The basic Tableau workflow is to import your data, do any cleaning/manipulation you want, and then create visualizations one by one, each on its own “sheet” (like a sheet of an Excel workbook). One you have some sheets going, you can build a dashboard to display the contents of one or more sheets. You can also build a “story,” which is more like a slide deck with a visualization or other content on each page. Like all vendor products for data visualization, Tableau does some things really well and other things not well at all, so as long as you can fit your needs into the box of what Tableau does well, you’ll be fine.

I imported my data and got to work on my first visualization, a bubble plot to express the average rating of machines by manufacturer, also accounting for how many ratings were available for each manufacturer.

Screenshot of a bubble plot in Tableau.

Generally speaking, bubble plots are not a great way to visualize data because a) our eyes are not good at comparing the relative sizes of circles, and b) it’s not immediately clear whether we should be comparing the circles in terms of their diameters or their areas. I went with the bubble plot anyway because I just wanted to convey which manufacturers had the most and best ratings at a glance, and this type of plot would offer some contrast to the bar plots I knew I needed elsewhere. If the ratings data were very important, I would find a more precise way to communicate it, but this will do for now.

Next up was a bar plot to show how many of each machine were produced. Note that scroll bar; there are about 1,000 machines in my dataset!

Screenshot showing a bar plot in Tableau.

The bars are color-coded by manufacturer, and if you hover over a bar, a tooltip pops up to tell you the machine name, manufacturer name, average rating, and number produced.

Next: a line plot to convey how many machines each company produced over time.

Screenshot showing a line plot in Tableau.

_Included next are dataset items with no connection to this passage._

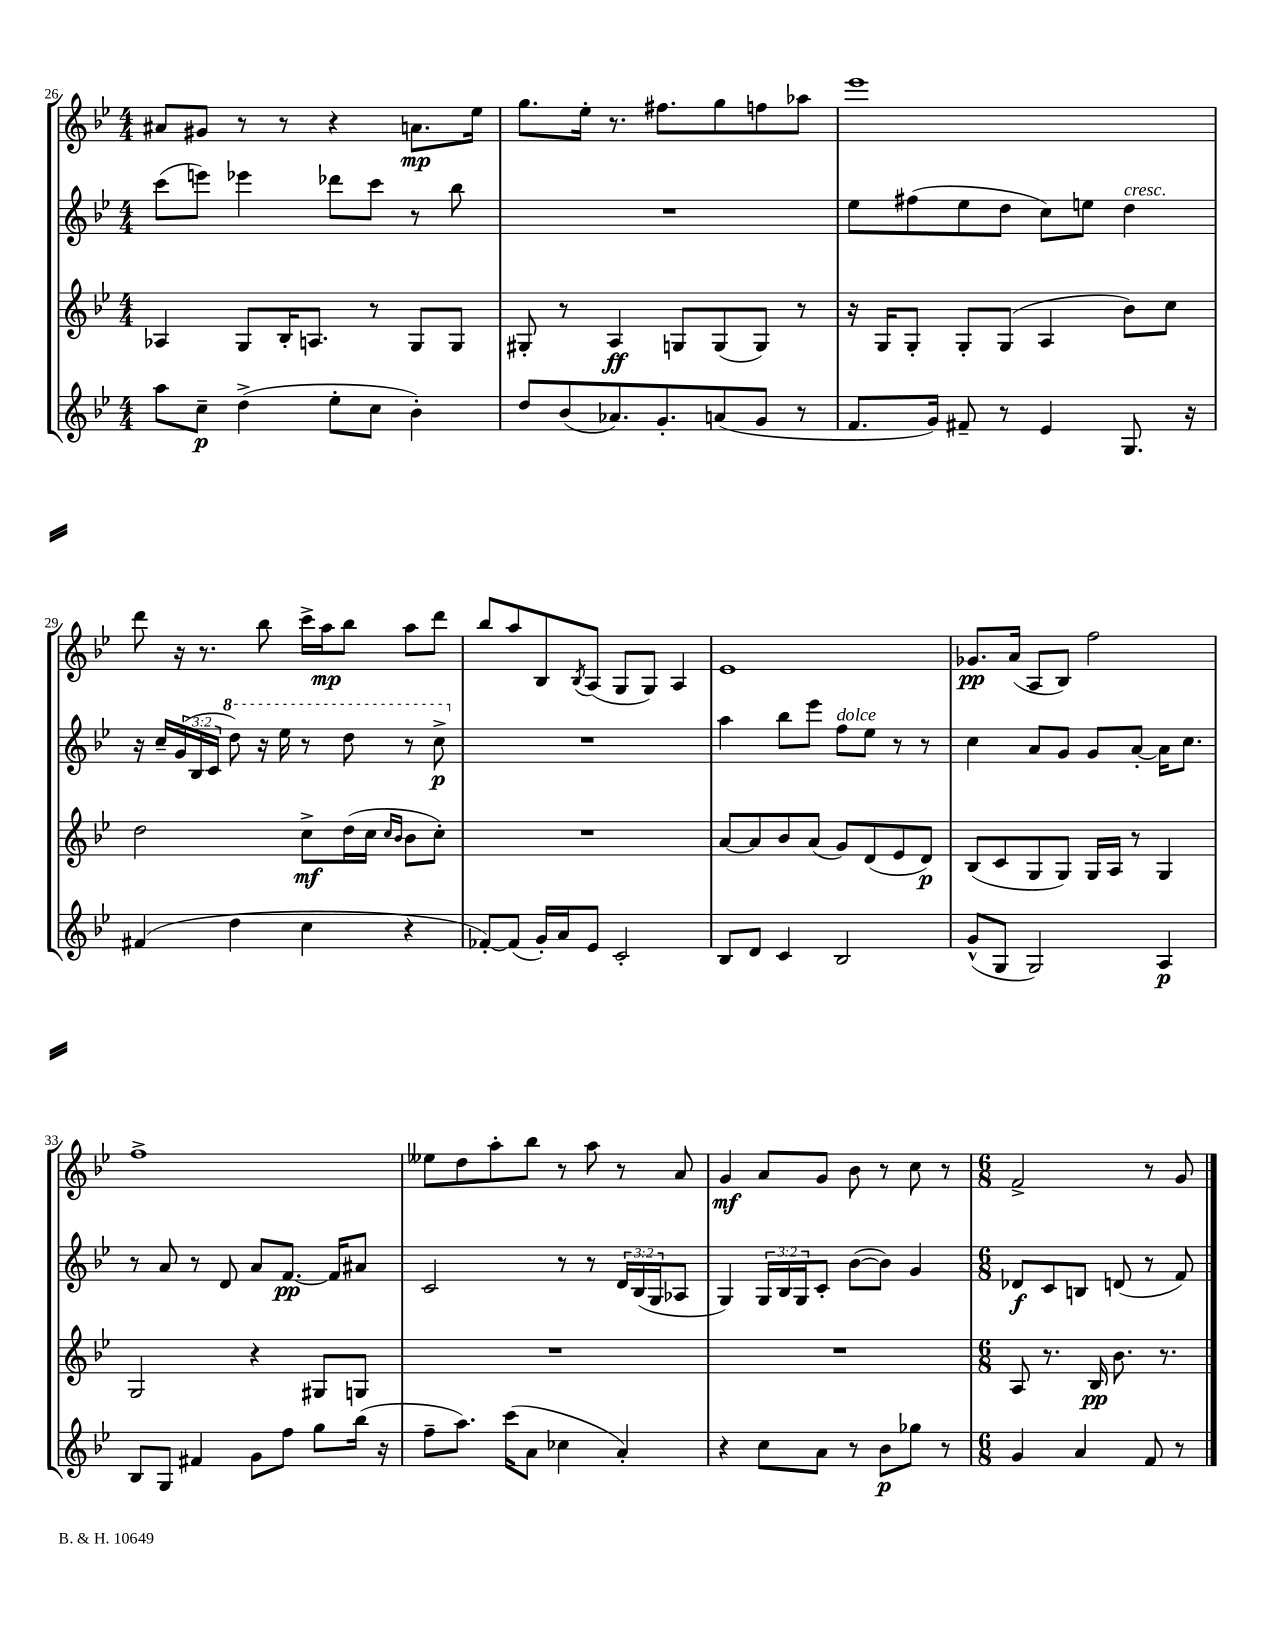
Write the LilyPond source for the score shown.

<<
\new StaffGroup <<
\new Staff = "s0" {
    \clef treble \key bes \major \numericTimeSignature \time 4/4
    ais'8 gis'8 r8 r8 r4 a'8.\mp ees''16 |
    g''8. ees''16-. r8. fis''8. g''8 f''8 aes''8 |
    ees'''1 |
    d'''8 r16 r8. bes''8 c'''16-> a''16\mp bes''8 a''8 d'''8 |
    bes''8 a''8 bes8 \acciaccatura { bes8 } a8( g8 g8) a4 |
    ees'1 |
    ges'8.\pp a'16( a8 bes8) f''2 |
    f''1-> |
    eeses''8 d''8 a''8-. bes''8 r8 a''8 r8 a'8 |
    g'4\mf a'8 g'8 bes'8 r8 c''8 r8 |
    \numericTimeSignature \time 6/8 f'2-> r8 g'8 \bar "|." |
}
\new Staff = "s1" {
    \clef treble \key bes \major \numericTimeSignature \time 4/4 \override Staff.TupletNumber.text = #tuplet-number::calc-fraction-text
    c'''8( e'''8) ees'''4 des'''8 c'''8 r8 bes''8 |
    R1 |
    ees''8 fis''8( ees''8 d''8 c''8) e''8 d''4^\markup { \italic "cresc." } |
    r16 c''16-- \tuplet 3/2 { g'16( bes16 c'16 } \ottava #1 d'''8) r16 ees'''16 r8 d'''8 r8 c'''8->\p \ottava #0 |
    R1 |
    a''4 bes''8 ees'''8 f''8^\markup { \italic "dolce" } ees''8 r8 r8 |
    c''4 a'8 g'8 g'8 a'8~-. a'16 c''8. |
    r8 a'8 r8 d'8 a'8 f'8.~\pp f'16 ais'8 |
    c'2 r8 r8 \tuplet 3/2 { d'16 bes16( g16 } aes8 |
    g4) \tuplet 3/2 { g16 bes16 g16 } c'8-. bes'8~( bes'8) g'4 |
    \numericTimeSignature \time 6/8 des'8\f c'8 b8 d'8( r8 f'8) \bar "|." |
}
\new Staff = "s2" {
    \clef treble \key bes \major \numericTimeSignature \time 4/4
    aes4 g8 bes16-. a8. r8 g8 g8 |
    gis8-. r8 a4\ff g8 g8( g8) r8 |
    r16 g16 g8-. g8-. g8( a4 bes'8) c''8 |
    d''2 c''8->\mf d''16( c''16 \grace { c''16 bes'16 } bes'8 c''8-.) |
    R1 |
    a'8~ a'8 bes'8 a'8( g'8) d'8( ees'8 d'8\p) |
    bes8( c'8 g8 g8) g16 a16 r8 g4 |
    g2 r4 gis8 g8 |
    R1 |
    R1 |
    \numericTimeSignature \time 6/8 a8 r8. bes16\pp bes'8. r8. \bar "|." |
}
\new Staff = "s3" {
    \clef treble \key bes \major \numericTimeSignature \time 4/4
    a''8 c''8--\p d''4->( ees''8-. c''8 bes'4-.) |
    d''8 bes'8( aes'8.) g'8.-. a'8( g'8 r8 |
    f'8. g'16) fis'8-- r8 ees'4 g8. r16 |
    fis'4( d''4 c''4 r4 |
    fes'8~-.) fes'8( g'16-.) a'16 ees'8 c'2-. |
    bes8 d'8 c'4 bes2 |
    g'8-^( g8 g2) a4\p |
    bes8 g8 fis'4 g'8 f''8 g''8 bes''16( r16 |
    f''8-- a''8.) c'''16( a'8 ces''4 a'4-.) |
    r4 c''8 a'8 r8 bes'8\p ges''8 r8 |
    \numericTimeSignature \time 6/8 g'4 a'4 f'8 r8 \bar "|." |
}
>>
>>
\layout { \context { \Score currentBarNumber = #26 } }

Creating a plot like this is super easy: you just drag whatever you want to be your values from the list of field names at the left to the “Columns” or “Rows” fields at the top. A plot is generated instantly, and then you can manipulate it by dragging in more fields to map to the color or size of the plotted elements, or by changing the aggregation function from sum to average, for instance.

Finally, I wanted a histogram to represent the most popular counts of flippers.

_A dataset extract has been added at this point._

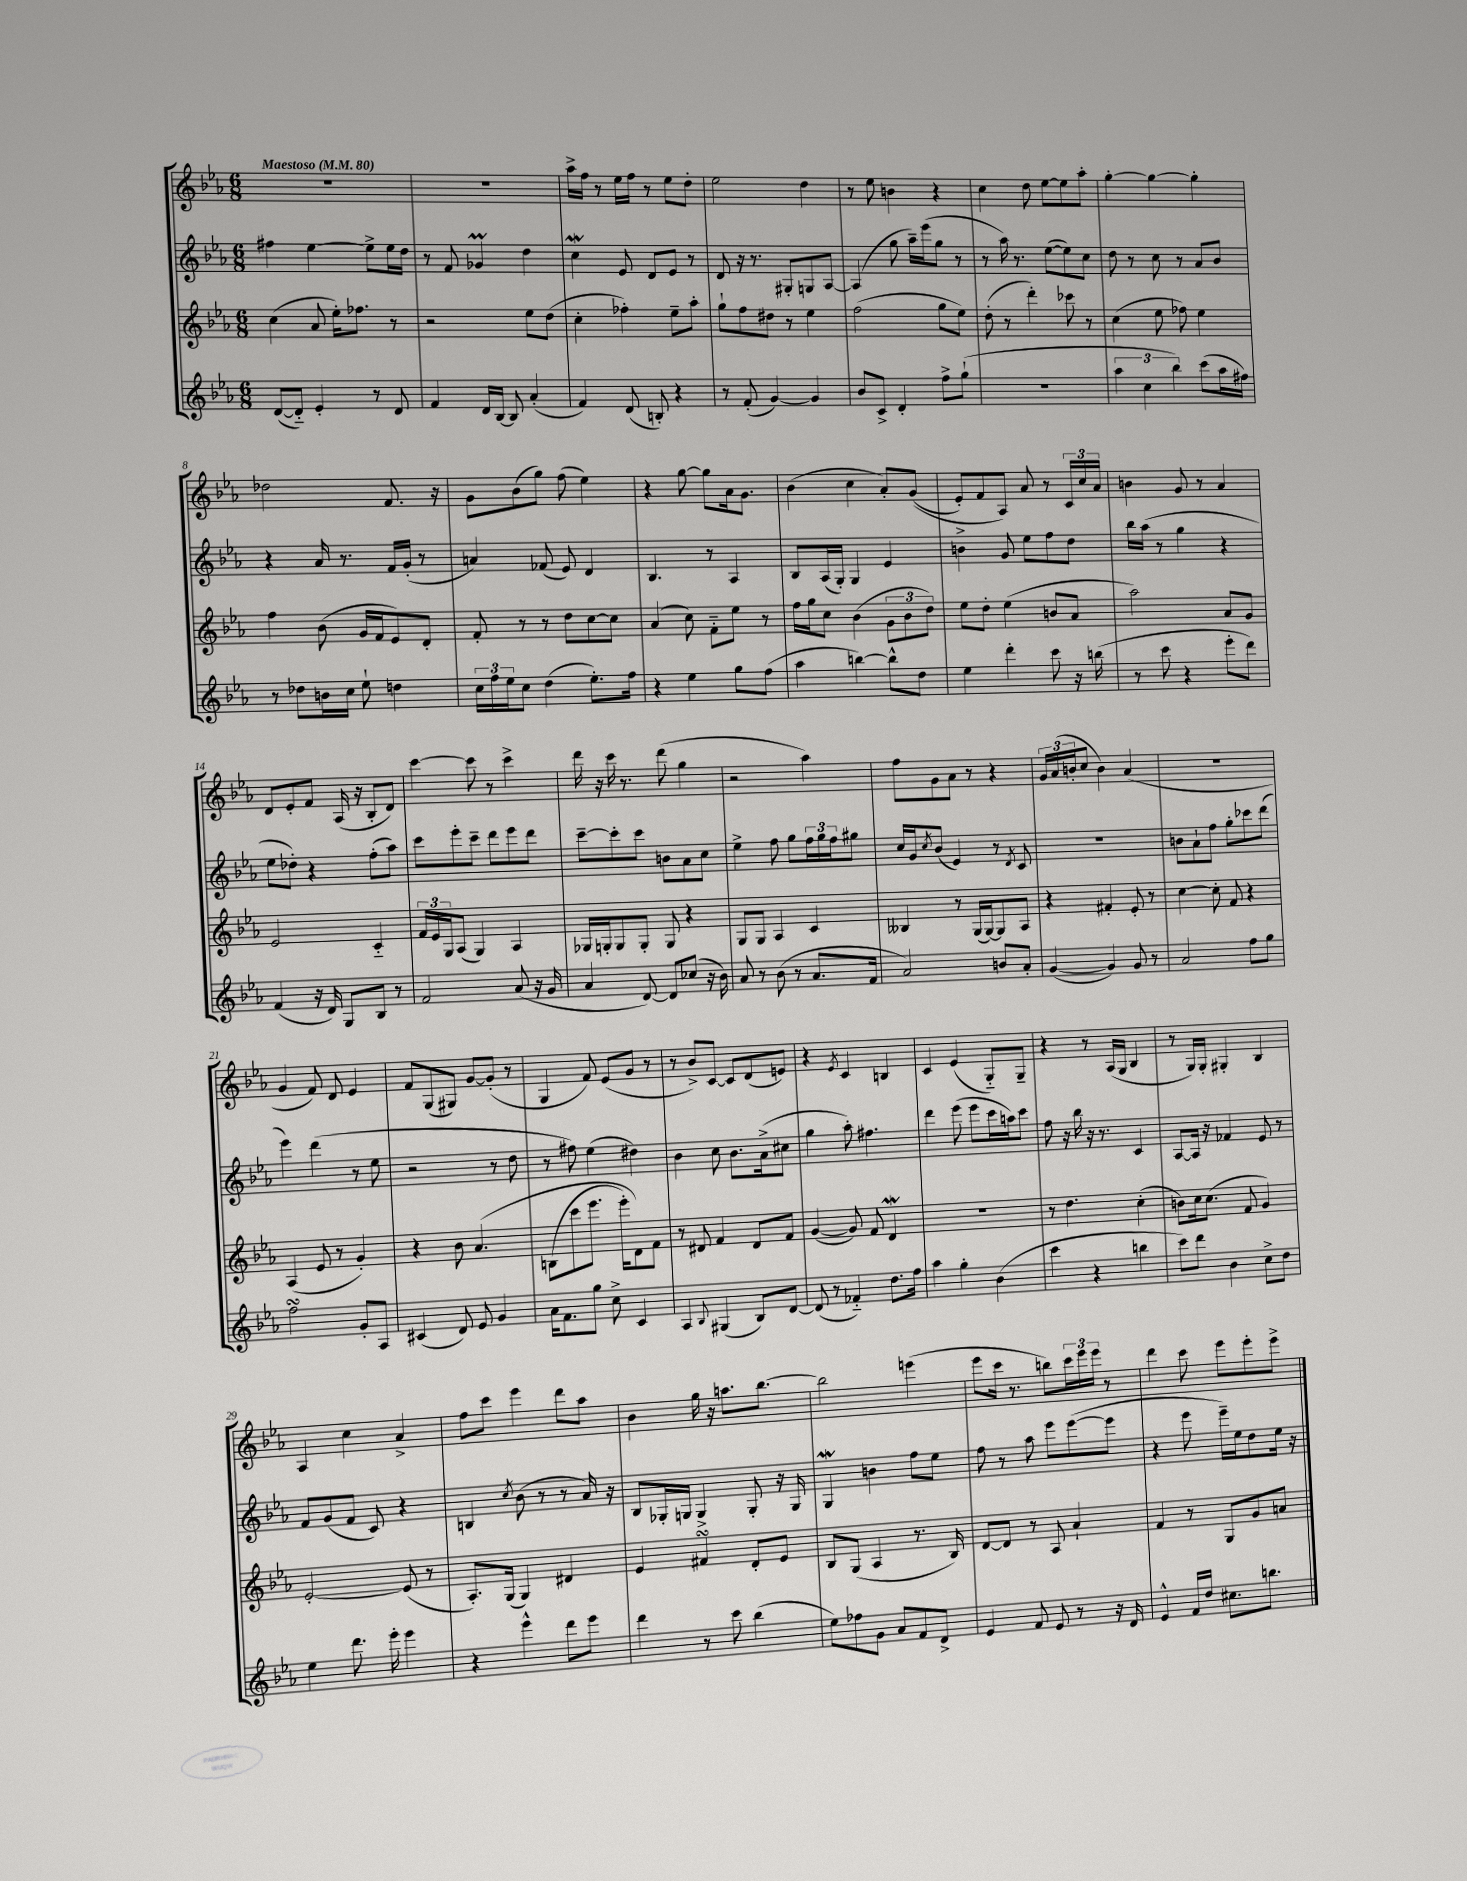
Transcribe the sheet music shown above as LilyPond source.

Screenshot showing a histogram in Tableau.

The histogram bars are so colorful because I asked Tableau to keep using the color code by manufacturer that I set up earlier. This helps us see both the overall count of machines with a given number of flippers, and the count by manufacturer.

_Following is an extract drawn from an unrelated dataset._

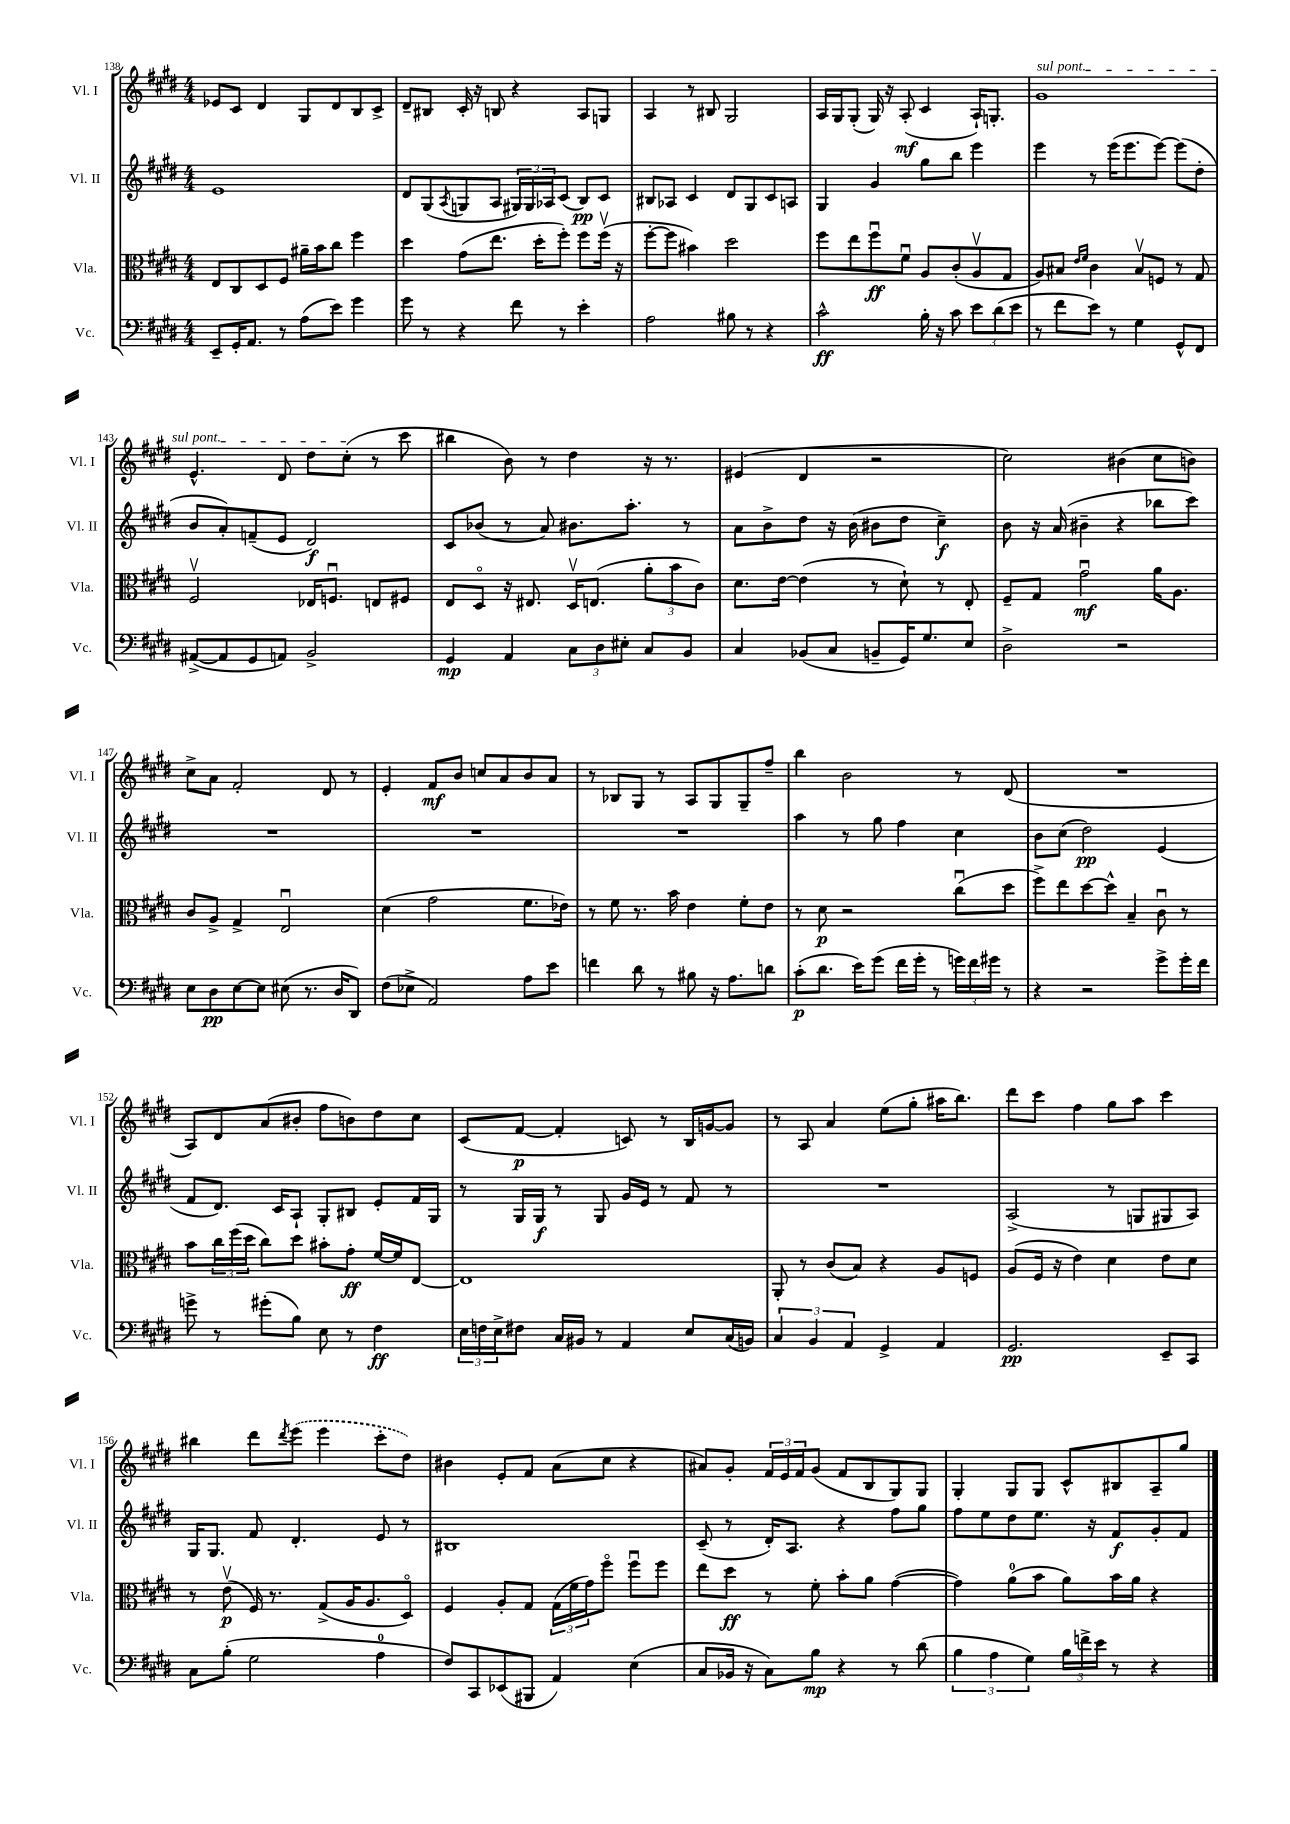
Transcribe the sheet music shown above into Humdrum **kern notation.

Finally, it was time to bring all these plots together in an interactive dashboard.

Screenshot of a dashboard in Tableau.

Building a dashboard in Tableau takes a bit of patience. You have the option to plug your plots into predetermined slots on a field of a certain size, or to make your plots “floating” so that you can position them anywhere you want. While dealing with the predefined slots can be frustrating, I highly recommend doing it because it ensures that your plots will move and scale correctly in response to the size of the browser being used to view your plot.

You have the option to design just one dashboard layout or to customize your layout for each of four different device types: phone, tablet, desktop, and default (which is between phone and tablet in width). Although this is a lot of extra tweaking to do, I highly recommend it because it helps ensure that the majority of users see your dashboard as you intended it to look.

You can view the code for this project in my GitHub repo, and you can interact with the live dashboard on Tableau Public. I hope this inspires you to try out web scraping and Tableau for a project of your own. If you’re just looking for practice, then I highly recommend browsing Data Is Plural for a dataset that piques your curiosity. Troubleshooting is much easier when you’re having fun!